╭─ DADOS DE TRABALHO

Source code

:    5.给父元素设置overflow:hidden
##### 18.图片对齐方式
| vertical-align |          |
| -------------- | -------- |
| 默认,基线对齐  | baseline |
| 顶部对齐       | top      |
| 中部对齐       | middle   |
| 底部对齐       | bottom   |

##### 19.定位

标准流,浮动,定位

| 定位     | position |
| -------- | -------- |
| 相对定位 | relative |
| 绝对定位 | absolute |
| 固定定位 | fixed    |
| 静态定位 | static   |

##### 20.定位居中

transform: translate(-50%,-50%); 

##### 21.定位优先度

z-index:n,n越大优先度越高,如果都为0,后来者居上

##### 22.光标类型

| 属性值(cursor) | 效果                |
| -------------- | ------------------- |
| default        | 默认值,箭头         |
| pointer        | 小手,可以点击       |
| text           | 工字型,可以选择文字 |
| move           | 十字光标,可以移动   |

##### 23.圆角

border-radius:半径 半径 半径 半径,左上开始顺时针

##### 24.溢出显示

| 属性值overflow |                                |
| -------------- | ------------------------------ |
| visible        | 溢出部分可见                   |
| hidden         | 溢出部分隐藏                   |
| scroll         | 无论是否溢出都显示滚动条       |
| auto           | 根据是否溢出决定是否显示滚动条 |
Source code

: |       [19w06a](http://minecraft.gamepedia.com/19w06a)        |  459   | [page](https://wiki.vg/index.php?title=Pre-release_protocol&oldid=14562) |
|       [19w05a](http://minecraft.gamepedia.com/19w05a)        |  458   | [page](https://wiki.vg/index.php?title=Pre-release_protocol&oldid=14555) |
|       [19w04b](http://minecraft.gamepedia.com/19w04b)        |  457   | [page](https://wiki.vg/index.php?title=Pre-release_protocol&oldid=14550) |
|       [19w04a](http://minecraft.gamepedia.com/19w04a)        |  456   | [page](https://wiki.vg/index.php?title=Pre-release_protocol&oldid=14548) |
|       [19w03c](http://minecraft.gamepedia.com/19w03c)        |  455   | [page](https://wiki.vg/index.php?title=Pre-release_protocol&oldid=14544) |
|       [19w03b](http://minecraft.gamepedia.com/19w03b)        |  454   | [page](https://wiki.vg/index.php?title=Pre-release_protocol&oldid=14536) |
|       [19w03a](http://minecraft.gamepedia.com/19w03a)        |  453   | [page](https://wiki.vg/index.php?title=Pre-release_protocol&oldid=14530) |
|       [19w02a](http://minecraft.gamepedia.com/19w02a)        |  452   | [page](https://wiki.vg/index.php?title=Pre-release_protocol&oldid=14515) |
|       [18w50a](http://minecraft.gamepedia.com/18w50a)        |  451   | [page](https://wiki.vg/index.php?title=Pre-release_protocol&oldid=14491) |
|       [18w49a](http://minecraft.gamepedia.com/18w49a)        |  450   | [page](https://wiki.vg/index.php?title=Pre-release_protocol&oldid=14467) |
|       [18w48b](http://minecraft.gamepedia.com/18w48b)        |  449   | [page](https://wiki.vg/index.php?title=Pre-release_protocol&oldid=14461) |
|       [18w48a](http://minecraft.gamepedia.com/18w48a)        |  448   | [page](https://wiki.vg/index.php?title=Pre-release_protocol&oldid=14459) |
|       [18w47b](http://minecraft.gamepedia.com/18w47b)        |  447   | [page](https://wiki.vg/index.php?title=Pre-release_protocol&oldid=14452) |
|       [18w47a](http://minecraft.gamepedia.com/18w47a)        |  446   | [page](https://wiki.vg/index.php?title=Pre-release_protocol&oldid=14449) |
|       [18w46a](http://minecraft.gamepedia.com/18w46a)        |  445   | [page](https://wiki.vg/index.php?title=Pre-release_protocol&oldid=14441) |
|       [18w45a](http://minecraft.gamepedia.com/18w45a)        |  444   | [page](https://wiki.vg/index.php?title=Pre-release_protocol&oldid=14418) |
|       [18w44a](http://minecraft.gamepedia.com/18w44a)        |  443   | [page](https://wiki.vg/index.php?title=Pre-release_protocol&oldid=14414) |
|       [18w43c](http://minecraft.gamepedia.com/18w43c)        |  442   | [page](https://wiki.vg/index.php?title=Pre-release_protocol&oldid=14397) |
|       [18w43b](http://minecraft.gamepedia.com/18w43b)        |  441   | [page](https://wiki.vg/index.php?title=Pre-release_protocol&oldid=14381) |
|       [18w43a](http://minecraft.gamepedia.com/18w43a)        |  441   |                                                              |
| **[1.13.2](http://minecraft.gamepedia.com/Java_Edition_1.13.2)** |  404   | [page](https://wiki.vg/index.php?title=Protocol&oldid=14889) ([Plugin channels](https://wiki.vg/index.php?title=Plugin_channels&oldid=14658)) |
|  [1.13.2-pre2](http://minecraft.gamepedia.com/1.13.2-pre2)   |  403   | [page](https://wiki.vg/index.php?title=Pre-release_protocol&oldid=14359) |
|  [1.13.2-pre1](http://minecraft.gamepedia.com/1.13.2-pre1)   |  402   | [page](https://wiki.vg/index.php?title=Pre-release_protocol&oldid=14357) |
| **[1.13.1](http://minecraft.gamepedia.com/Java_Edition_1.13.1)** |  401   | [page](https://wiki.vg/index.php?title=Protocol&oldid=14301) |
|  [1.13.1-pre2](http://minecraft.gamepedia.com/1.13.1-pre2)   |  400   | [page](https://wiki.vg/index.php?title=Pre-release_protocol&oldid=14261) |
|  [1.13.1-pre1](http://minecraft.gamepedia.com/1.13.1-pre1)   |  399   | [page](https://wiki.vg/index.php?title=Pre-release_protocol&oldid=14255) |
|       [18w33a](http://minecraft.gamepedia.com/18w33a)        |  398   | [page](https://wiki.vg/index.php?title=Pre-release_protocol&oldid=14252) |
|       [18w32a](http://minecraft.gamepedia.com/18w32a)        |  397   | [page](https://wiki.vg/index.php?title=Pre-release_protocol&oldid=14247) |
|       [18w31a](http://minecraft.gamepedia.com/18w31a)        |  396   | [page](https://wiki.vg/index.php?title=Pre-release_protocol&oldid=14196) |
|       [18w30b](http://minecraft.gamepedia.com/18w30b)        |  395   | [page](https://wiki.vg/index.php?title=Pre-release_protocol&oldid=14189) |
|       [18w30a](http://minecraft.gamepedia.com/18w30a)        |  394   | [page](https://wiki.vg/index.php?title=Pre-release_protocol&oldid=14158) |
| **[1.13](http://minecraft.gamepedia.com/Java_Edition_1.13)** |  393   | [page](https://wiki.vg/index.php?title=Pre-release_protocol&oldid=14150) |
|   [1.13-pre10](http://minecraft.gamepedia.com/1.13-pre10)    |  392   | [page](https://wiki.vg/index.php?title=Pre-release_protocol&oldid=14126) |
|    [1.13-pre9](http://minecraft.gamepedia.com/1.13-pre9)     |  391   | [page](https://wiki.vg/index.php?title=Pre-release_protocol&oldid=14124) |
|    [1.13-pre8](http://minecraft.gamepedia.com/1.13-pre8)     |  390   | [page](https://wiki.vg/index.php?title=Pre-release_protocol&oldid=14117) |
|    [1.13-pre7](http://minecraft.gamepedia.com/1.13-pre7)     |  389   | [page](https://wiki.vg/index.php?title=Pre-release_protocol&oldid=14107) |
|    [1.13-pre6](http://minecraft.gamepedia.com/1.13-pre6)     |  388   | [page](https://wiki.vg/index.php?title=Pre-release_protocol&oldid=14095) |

╰─

▶ **AÇÃO NECESSÁRIA**:
Edite todas as linhas acima, trocando "page" por "página" e deixando todo o resto como está.

▶ **SOLUÇÃO ESCRITA**:
Source code

:    5.给父元素设置overflow:hidden
##### 18.图片对齐方式
| vertical-align |          |
| -------------- | -------- |
| 默认,基线对齐  | baseline |
| 顶部对齐       | top      |
| 中部对齐       | middle   |
| 底部对齐       | bottom   |

##### 19.定位

标准流,浮动,定位

| 定位     | position |
| -------- | -------- |
| 相对定位 | relative |
| 绝对定位 | absolute |
| 固定定位 | fixed    |
| 静态定位 | static   |

##### 20.定位居中

transform: translate(-50%,-50%); 

##### 21.定位优先度

z-index:n,n越大优先度越高,如果都为0,后来者居上

##### 22.光标类型

| 属性值(cursor) | 效果                |
| -------------- | ------------------- |
| default        | 默认值,箭头         |
| pointer        | 小手,可以点击       |
| text           | 工字型,可以选择文字 |
| move           | 十字光标,可以移动   |

##### 23.圆角

border-radius:半径 半径 半径 半径,左上开始顺时针

##### 24.溢出显示

| 属性值overflow |                                |
| -------------- | ------------------------------ |
| visible        | 溢出部分可见                   |
| hidden         | 溢出部分隐藏                   |
| scroll         | 无论是否溢出都显示滚动条       |
| auto           | 根据是否溢出决定是否显示滚动条 |
Source code

: |       [19w06a](http://minecraft.gamepedia.com/19w06a)        |  459   | [página](https://wiki.vg/index.php?title=Pre-release_protocol&oldid=14562) |
|       [19w05a](http://minecraft.gamepedia.com/19w05a)        |  458   | [página](https://wiki.vg/index.php?title=Pre-release_protocol&oldid=14555) |
|       [19w04b](http://minecraft.gamepedia.com/19w04b)        |  457   | [página](https://wiki.vg/index.php?title=Pre-release_protocol&oldid=14550) |
|       [19w04a](http://minecraft.gamepedia.com/19w04a)        |  456   | [página](https://wiki.vg/index.php?title=Pre-release_protocol&oldid=14548) |
|       [19w03c](http://minecraft.gamepedia.com/19w03c)        |  455   | [página](https://wiki.vg/index.php?title=Pre-release_protocol&oldid=14544) |
|       [19w03b](http://minecraft.gamepedia.com/19w03b)        |  454   | [página](https://wiki.vg/index.php?title=Pre-release_protocol&oldid=14536) |
|       [19w03a](http://minecraft.gamepedia.com/19w03a)        |  453   | [página](https://wiki.vg/index.php?title=Pre-release_protocol&oldid=14530) |
|       [19w02a](http://minecraft.gamepedia.com/19w02a)        |  452   | [página](https://wiki.vg/index.php?title=Pre-release_protocol&oldid=14515) |
|       [18w50a](http://minecraft.gamepedia.com/18w50a)        |  451   | [página](https://wiki.vg/index.php?title=Pre-release_protocol&oldid=14491) |
|       [18w49a](http://minecraft.gamepedia.com/18w49a)        |  450   | [página](https://wiki.vg/index.php?title=Pre-release_protocol&oldid=14467) |
|       [18w48b](http://minecraft.gamepedia.com/18w48b)        |  449   | [página](https://wiki.vg/index.php?title=Pre-release_protocol&oldid=14461) |
|       [18w48a](http://minecraft.gamepedia.com/18w48a)        |  448   | [página](https://wiki.vg/index.php?title=Pre-release_protocol&oldid=14459) |
|       [18w47b](http://minecraft.gamepedia.com/18w47b)        |  447   | [página](https://wiki.vg/index.php?title=Pre-release_protocol&oldid=14452) |
|       [18w47a](http://minecraft.gamepedia.com/18w47a)        |  446   | [página](https://wiki.vg/index.php?title=Pre-release_protocol&oldid=14449) |
|       [18w46a](http://minecraft.gamepedia.com/18w46a)        |  445   | [página](https://wiki.vg/index.php?title=Pre-release_protocol&oldid=14441) |
|       [18w45a](http://minecraft.gamepedia.com/18w45a)        |  444   | [página](https://wiki.vg/index.php?title=Pre-release_protocol&oldid=14418) |
|       [18w44a](http://minecraft.gamepedia.com/18w44a)        |  443   | [página](https://wiki.vg/index.php?title=Pre-release_protocol&oldid=14414) |
|       [18w43c](http://minecraft.gamepedia.com/18w43c)        |  442   | [página](https://wiki.vg/index.php?title=Pre-release_protocol&oldid=14397) |
|       [18w43b](http://minecraft.gamepedia.com/18w43b)        |  441   | [página](https://wiki.vg/index.php?title=Pre-release_protocol&oldid=14381) |
|       [18w43a](http://minecraft.gamepedia.com/18w43a)        |  441   |                                                              |
| **[1.13.2](http://minecraft.gamepedia.com/Java_Edition_1.13.2)** |  404   | [página](https://wiki.vg/index.php?title=Protocol&oldid=14889) ([Plugin channels](https://wiki.vg/index.php?title=Plugin_channels&oldid=14658)) |
|  [1.13.2-pre2](http://minecraft.gamepedia.com/1.13.2-pre2)   |  403   | [página](https://wiki.vg/index.php?title=Pre-release_protocol&oldid=14359) |
|  [1.13.2-pre1](http://minecraft.gamepedia.com/1.13.2-pre1)   |  402   | [página](https://wiki.vg/index.php?title=Pre-release_protocol&oldid=14357) |
| **[1.13.1](http://minecraft.gamepedia.com/Java_Edition_1.13.1)** |  401   | [página](https://wiki.vg/index.php?title=Protocol&oldid=14301) |
|  [1.13.1-pre2](http://minecraft.gamepedia.com/1.13.1-pre2)   |  400   | [página](https://wiki.vg/index.php?title=Pre-release_protocol&oldid=14261) |
|  [1.13.1-pre1](http://minecraft.gamepedia.com/1.13.1-pre1)   |  399   | [página](https://wiki.vg/index.php?title=Pre-release_protocol&oldid=14255) |
|       [18w33a](http://minecraft.gamepedia.com/18w33a)        |  398   | [página](https://wiki.vg/index.php?title=Pre-release_protocol&oldid=14252) |
|       [18w32a](http://minecraft.gamepedia.com/18w32a)        |  397   | [página](https://wiki.vg/index.php?title=Pre-release_protocol&oldid=14247) |
|       [18w31a](http://minecraft.gamepedia.com/18w31a)        |  396   | [página](https://wiki.vg/index.php?title=Pre-release_protocol&oldid=14196) |
|       [18w30b](http://minecraft.gamepedia.com/18w30b)        |  395   | [página](https://wiki.vg/index.php?title=Pre-release_protocol&oldid=14189) |
|       [18w30a](http://minecraft.gamepedia.com/18w30a)        |  394   | [página](https://wiki.vg/index.php?title=Pre-release_protocol&oldid=14158) |
| **[1.13](http://minecraft.gamepedia.com/Java_Edition_1.13)** |  393   | [página](https://wiki.vg/index.php?title=Pre-release_protocol&oldid=14150) |
|   [1.13-pre10](http://minecraft.gamepedia.com/1.13-pre10)    |  392   | [página](https://wiki.vg/index.php?title=Pre-release_protocol&oldid=14126) |
|    [1.13-pre9](http://minecraft.gamepedia.com/1.13-pre9)     |  391   | [página](https://wiki.vg/index.php?title=Pre-release_protocol&oldid=14124) |
|    [1.13-pre8](http://minecraft.gamepedia.com/1.13-pre8)     |  390   | [página](https://wiki.vg/index.php?title=Pre-release_protocol&oldid=14117) |
|    [1.13-pre7](http://minecraft.gamepedia.com/1.13-pre7)     |  389   | [página](https://wiki.vg/index.php?title=Pre-release_protocol&oldid=14107) |
|    [1.13-pre6](http://minecraft.gamepedia.com/1.13-pre6)     |  388   | [página](https://wiki.vg/index.php?title=Pre-release_protocol&oldid=14095) |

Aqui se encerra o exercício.